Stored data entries
****

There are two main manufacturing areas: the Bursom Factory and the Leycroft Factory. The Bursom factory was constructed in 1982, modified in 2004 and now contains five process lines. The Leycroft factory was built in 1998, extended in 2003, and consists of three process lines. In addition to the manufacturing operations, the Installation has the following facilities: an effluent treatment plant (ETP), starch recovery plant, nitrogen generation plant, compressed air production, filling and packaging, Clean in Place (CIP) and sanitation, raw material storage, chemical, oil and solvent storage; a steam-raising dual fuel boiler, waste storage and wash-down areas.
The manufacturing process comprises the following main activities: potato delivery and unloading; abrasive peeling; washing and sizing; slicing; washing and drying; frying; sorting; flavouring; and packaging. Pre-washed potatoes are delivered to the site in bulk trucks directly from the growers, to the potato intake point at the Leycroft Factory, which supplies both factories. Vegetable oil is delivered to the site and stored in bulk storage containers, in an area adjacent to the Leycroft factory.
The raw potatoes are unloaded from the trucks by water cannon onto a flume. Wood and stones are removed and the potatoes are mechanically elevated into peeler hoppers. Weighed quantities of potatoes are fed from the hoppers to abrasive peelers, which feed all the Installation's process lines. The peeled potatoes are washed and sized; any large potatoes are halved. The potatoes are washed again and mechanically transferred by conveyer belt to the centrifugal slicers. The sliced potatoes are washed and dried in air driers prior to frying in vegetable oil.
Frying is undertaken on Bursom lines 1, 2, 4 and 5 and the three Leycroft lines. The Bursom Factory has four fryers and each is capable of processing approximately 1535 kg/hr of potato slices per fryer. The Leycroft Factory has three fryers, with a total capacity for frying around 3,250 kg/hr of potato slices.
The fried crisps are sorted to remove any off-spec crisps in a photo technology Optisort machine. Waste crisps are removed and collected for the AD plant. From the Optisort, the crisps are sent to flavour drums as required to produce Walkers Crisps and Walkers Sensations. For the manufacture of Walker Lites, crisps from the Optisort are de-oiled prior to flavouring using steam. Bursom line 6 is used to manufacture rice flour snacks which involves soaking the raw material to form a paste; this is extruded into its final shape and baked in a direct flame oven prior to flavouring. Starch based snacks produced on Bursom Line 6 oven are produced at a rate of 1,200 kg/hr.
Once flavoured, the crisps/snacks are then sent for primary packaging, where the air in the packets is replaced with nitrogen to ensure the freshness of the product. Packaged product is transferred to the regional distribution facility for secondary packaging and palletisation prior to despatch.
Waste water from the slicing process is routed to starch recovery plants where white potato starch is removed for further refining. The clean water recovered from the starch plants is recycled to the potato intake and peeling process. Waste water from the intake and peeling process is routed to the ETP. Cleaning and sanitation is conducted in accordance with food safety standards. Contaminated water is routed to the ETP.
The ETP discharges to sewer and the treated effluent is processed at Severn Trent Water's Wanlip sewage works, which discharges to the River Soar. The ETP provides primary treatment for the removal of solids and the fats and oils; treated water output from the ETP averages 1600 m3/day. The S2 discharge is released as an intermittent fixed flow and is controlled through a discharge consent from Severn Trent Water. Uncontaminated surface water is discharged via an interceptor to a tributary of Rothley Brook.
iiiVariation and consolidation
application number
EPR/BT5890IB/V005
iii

****

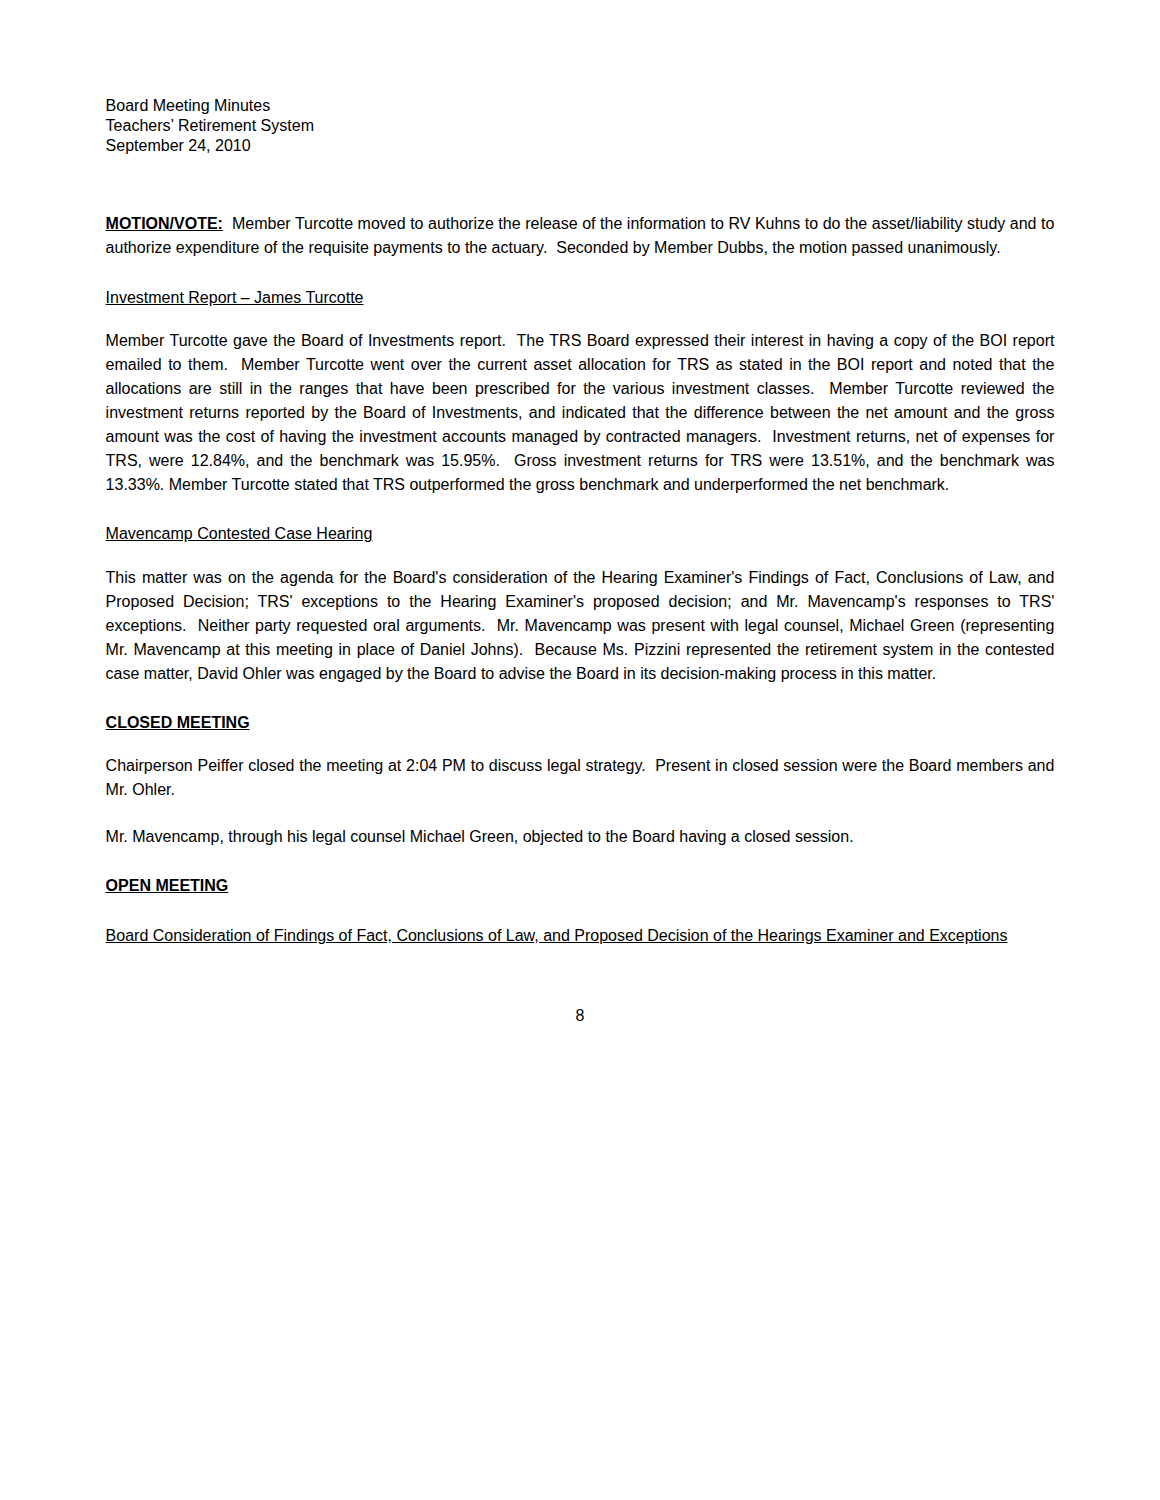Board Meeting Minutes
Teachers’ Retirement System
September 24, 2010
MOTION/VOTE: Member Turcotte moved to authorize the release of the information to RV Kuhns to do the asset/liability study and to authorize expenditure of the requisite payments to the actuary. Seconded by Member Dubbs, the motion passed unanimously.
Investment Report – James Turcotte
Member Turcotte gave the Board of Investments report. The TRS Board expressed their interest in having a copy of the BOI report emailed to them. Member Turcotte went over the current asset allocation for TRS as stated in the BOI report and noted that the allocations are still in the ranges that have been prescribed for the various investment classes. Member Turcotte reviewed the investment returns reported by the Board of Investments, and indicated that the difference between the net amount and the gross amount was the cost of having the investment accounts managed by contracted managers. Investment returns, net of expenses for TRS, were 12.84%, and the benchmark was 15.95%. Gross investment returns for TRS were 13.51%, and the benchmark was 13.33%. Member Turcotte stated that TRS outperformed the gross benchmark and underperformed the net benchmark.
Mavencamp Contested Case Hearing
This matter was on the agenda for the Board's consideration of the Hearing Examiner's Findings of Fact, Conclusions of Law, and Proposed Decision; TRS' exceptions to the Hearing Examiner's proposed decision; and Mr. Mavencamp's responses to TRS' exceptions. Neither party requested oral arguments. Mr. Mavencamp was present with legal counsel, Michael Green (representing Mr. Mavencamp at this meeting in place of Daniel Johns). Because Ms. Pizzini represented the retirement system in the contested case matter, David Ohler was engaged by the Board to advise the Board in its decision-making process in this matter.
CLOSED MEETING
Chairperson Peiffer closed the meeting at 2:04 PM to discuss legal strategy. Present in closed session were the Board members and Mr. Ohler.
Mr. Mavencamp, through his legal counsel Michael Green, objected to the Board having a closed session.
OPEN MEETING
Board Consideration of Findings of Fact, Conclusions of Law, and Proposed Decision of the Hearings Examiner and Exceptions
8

****

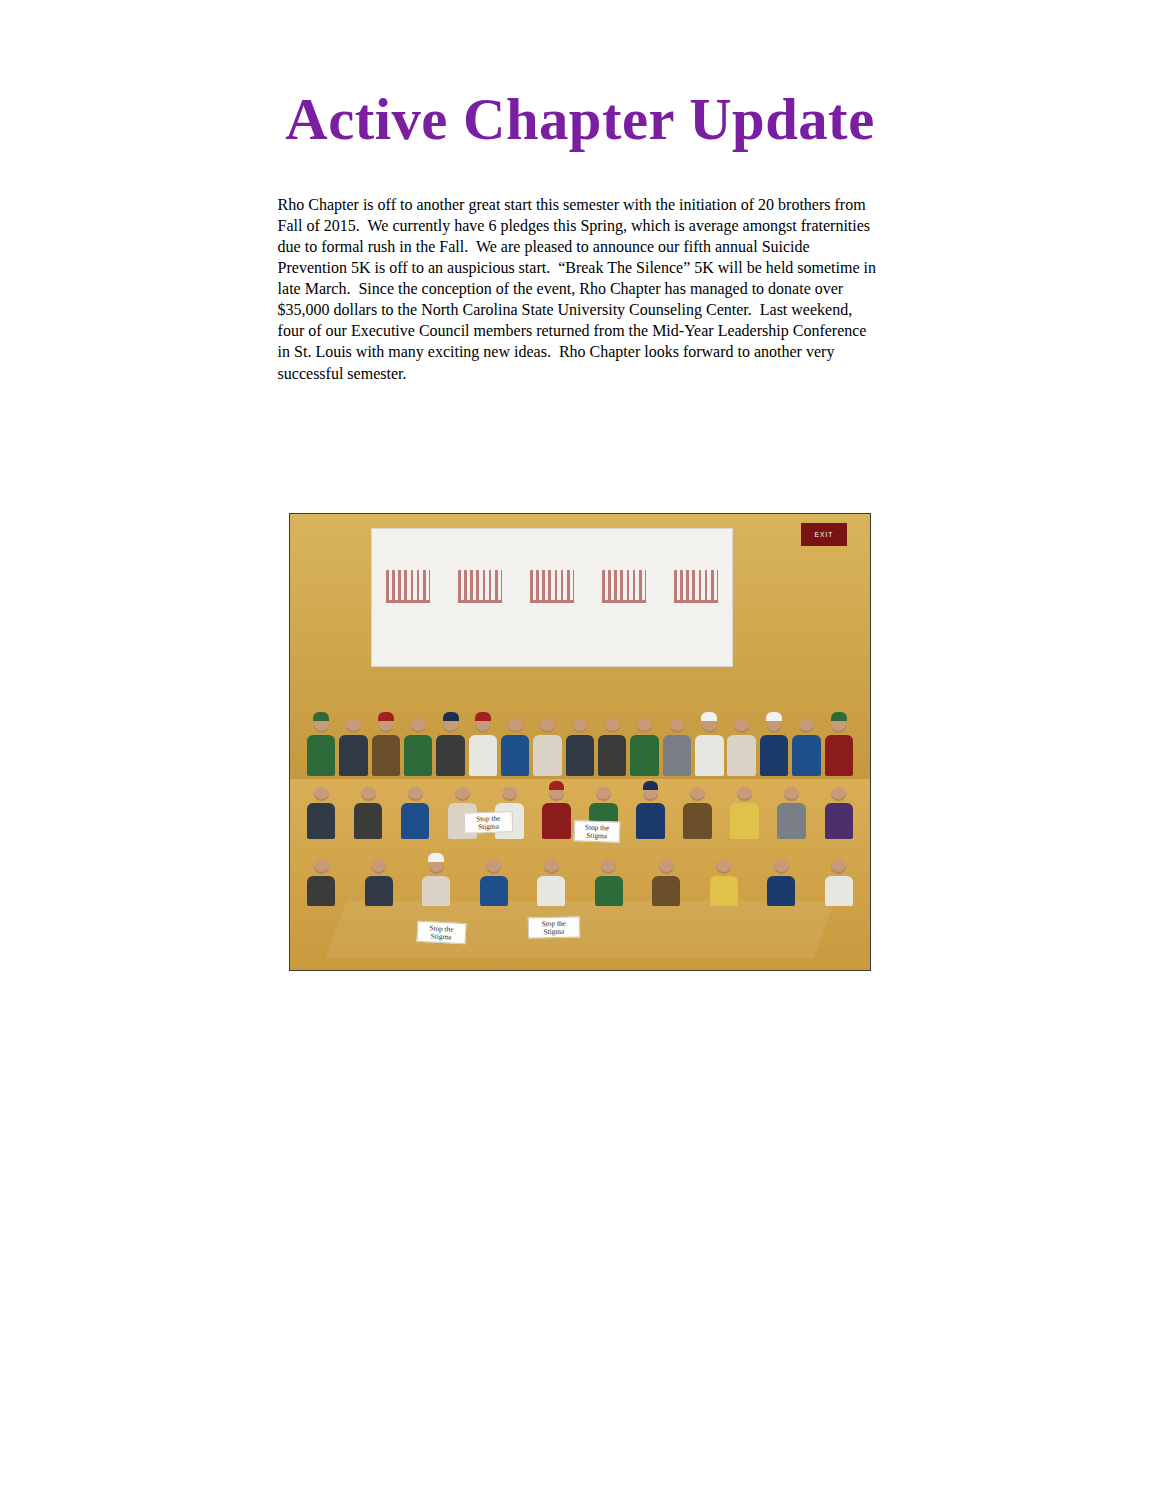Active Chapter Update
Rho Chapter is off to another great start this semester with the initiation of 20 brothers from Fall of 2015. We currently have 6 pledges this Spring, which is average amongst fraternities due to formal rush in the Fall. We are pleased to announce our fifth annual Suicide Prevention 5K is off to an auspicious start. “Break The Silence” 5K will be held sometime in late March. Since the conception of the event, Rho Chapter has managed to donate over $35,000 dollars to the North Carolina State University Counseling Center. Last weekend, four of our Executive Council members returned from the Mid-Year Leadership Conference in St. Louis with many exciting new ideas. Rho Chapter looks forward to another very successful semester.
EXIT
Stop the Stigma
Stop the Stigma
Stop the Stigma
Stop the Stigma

****

• [How to complete this task]: Wherever the string "three" appears in the records, copy the whole line.

• [Result for this exercise]:
There are two main manufacturing areas: the Bursom Factory and the Leycroft Factory. The Bursom factory was constructed in 1982, modified in 2004 and now contains five process lines. The Leycroft factory was built in 1998, extended in 2003, and consists of three process lines. In addition to the manufacturing operations, the Installation has the following facilities: an effluent treatment plant (ETP), starch recovery plant, nitrogen generation plant, compressed air production, filling and packaging, Clean in Place (CIP) and sanitation, raw material storage, chemical, oil and solvent storage; a steam-raising dual fuel boiler, waste storage and wash-down areas.
Frying is undertaken on Bursom lines 1, 2, 4 and 5 and the three Leycroft lines. The Bursom Factory has four fryers and each is capable of processing approximately 1535 kg/hr of potato slices per fryer. The Leycroft Factory has three fryers, with a total capacity for frying around 3,250 kg/hr of potato slices.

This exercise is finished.